Why do it six times in a row? Blame inertia. If you're watching TV passively, you're not looking for reasons to change the channel. The frequent pre-commercial teases are pretty effective, too. Even culinary travelogue shows like Food Paradise and Bizarre Foods: Delicious Destinations lead into their breaks with tantalizing footage of some mouth-watering or unusual dish. Plus, these days — on cable especially — there's no pause between episodes in a marathon. Sometimes the next one begins playing in split-screen while the previous one's credits are still rolling. Before you have a chance to process what you've just seen, you're already hooked on what's coming next.
Insidious? Maybe. But benignly so. There are some harmful effects to watching four or five hours of a single reality show — if only because so many of these programs bend the truth and stack the deck in order to conform to the audience's expectations, which can skew our perceptions of actual reality.

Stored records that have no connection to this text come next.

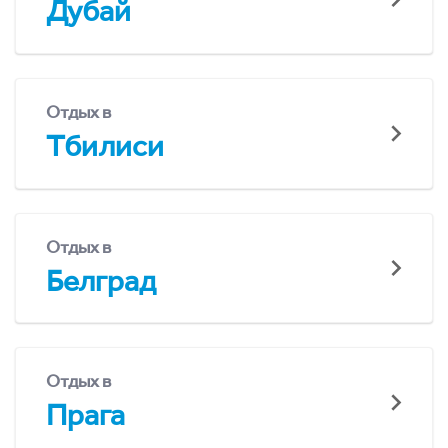
Дубай
Отдых в
Тбилиси
Отдых в
Белград
Отдых в
Прага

House-hunting series, for example, create misperceptions (and foster insecurities) about how much money the average American has to spend on real estate.
But whether it's cooking, surviving, driving across an ice road, or catching fish on the high seas, the big draw of a lot of these series is the opportunity to see people accomplish amazing things. That's why each episode's intro — and each pre-commercial tease — promises that if we stay tuned, we'll be awed and delighted.
And that's also why, if we stick around all day, these marathons become like friendly companions, steadily offering this affirmation: "Look at what your fellow humans can do." Sometimes that's all we need to keep us going until we've finished peeling carrots or until our airplane lands.